By beled | October 1, 2018

Extract from the June 2018 quarterly report:

As stated in our previous report, we believe that Trump is using tariffs as a negotiating tactic to level an undoubtedly tilted playing field and that contrary to popular perception average global tariffs ultimately may end up lower. Support for this view is the world’s largest free trade agreement recently concluded between the EU and Japan which, although the US was not a party to it, is a step in the right direction.

Rising short term interest rates in the US are of greater concern if the US Federal Reserve (Fed) is too “hawkish” and raises interest rates too much. In the past this has led to yield curve inversion (short rates higher than long rates) followed by economic recession and equity bear markets.

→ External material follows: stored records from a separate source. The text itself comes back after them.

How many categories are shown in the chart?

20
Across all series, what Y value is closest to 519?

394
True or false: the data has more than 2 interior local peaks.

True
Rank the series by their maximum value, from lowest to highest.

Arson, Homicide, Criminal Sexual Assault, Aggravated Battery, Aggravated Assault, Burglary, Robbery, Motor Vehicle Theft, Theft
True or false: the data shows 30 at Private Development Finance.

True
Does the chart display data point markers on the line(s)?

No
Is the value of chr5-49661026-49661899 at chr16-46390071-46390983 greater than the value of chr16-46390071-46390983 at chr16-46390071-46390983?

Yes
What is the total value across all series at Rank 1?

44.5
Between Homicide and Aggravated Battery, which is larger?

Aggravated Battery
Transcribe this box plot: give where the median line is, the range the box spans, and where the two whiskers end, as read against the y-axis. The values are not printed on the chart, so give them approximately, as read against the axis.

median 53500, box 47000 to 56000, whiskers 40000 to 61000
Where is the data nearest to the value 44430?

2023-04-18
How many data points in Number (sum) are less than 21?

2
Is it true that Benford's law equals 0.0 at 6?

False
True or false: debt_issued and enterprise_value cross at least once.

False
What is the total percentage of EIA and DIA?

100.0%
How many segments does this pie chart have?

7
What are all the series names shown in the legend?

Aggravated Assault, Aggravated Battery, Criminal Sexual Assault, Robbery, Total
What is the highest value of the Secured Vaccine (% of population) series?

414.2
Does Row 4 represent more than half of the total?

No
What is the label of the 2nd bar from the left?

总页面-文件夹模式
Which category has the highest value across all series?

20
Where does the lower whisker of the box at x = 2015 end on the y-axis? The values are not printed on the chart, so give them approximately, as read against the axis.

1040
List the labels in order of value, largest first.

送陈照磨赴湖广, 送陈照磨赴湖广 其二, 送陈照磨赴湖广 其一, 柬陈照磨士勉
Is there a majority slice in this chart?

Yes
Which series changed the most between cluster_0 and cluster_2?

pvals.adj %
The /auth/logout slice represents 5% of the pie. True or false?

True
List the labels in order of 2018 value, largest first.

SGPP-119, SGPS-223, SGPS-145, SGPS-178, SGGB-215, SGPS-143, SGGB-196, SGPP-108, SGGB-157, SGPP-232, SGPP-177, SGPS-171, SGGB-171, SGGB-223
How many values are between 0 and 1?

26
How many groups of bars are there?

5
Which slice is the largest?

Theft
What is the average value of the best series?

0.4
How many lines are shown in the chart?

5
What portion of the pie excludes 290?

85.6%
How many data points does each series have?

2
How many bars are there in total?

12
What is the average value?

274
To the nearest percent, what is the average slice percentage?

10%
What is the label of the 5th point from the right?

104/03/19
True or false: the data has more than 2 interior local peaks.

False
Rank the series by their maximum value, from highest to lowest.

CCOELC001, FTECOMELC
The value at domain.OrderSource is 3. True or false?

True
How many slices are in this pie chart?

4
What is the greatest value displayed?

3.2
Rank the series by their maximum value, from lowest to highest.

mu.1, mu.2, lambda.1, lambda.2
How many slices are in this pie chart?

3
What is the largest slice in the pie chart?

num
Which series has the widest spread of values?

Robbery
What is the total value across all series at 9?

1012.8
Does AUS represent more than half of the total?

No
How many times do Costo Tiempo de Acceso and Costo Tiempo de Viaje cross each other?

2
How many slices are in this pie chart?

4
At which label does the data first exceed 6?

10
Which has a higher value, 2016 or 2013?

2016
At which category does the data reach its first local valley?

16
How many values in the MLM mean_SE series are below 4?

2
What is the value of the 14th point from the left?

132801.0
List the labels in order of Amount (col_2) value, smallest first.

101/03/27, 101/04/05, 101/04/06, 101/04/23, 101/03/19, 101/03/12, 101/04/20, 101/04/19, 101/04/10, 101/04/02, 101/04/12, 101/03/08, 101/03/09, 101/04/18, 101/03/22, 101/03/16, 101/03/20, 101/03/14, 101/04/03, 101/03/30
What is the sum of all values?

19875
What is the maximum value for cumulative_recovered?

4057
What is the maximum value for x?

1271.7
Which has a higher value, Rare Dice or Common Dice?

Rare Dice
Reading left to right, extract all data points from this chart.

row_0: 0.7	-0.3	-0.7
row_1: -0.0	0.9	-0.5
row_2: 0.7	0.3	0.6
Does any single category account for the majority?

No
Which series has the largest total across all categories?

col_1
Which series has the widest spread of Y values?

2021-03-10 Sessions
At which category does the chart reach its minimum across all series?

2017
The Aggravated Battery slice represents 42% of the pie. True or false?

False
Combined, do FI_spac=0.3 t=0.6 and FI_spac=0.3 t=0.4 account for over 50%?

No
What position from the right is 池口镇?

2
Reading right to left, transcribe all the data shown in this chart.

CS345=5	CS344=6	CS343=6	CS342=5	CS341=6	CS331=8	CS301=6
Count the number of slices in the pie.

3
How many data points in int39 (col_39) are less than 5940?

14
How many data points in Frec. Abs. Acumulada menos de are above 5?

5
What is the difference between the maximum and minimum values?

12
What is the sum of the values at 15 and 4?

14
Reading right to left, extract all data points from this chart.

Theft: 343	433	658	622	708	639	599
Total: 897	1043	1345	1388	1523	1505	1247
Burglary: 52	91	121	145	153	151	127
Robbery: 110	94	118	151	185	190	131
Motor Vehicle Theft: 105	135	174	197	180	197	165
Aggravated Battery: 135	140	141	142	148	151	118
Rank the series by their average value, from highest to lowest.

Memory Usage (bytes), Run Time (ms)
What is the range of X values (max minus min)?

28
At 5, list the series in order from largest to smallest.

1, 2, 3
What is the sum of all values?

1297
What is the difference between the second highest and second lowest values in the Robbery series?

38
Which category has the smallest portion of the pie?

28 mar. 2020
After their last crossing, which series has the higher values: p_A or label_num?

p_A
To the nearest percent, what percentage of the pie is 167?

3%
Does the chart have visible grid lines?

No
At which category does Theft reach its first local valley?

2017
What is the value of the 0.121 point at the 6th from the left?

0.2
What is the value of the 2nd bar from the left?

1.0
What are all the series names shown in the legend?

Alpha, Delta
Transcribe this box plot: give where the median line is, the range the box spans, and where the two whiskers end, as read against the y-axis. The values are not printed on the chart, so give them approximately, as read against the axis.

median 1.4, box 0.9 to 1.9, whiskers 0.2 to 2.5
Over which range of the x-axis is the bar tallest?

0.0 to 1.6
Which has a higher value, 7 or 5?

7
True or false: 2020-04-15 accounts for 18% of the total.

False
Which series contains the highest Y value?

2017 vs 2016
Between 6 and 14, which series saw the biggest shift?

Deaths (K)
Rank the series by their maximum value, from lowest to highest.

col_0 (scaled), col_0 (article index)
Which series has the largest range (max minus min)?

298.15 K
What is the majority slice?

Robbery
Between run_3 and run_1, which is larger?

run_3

This is encapsulated in a model developed by Arturo Estrella and Frederic S. Mishkin of the New York Fed who developed a robust recession-prediction model based on yield curve inversion (“The Yield Curve as a Predictor of U.S. Recessions” 1996). In this paper they claim that the yield curve—specifically, the spread between the interest rates on the ten-year Treasury note and the three-month Treasury bill—is a valuable forecasting tool. It is simple to use and significantly outperforms other financial and macroeconomic indicators in predicting recessions two to six quarters ahead. Although no model is perfect, it is comforting that this model is still showing a low probability of recession (chart 1):

 

Chart 1: New York Fed model and probability of recession in next 12 months

 

We conclude that while there may be volatility due to both the above-mentioned factors, on balance neither yet indicate a negative outlook for both the world economy and equity investments.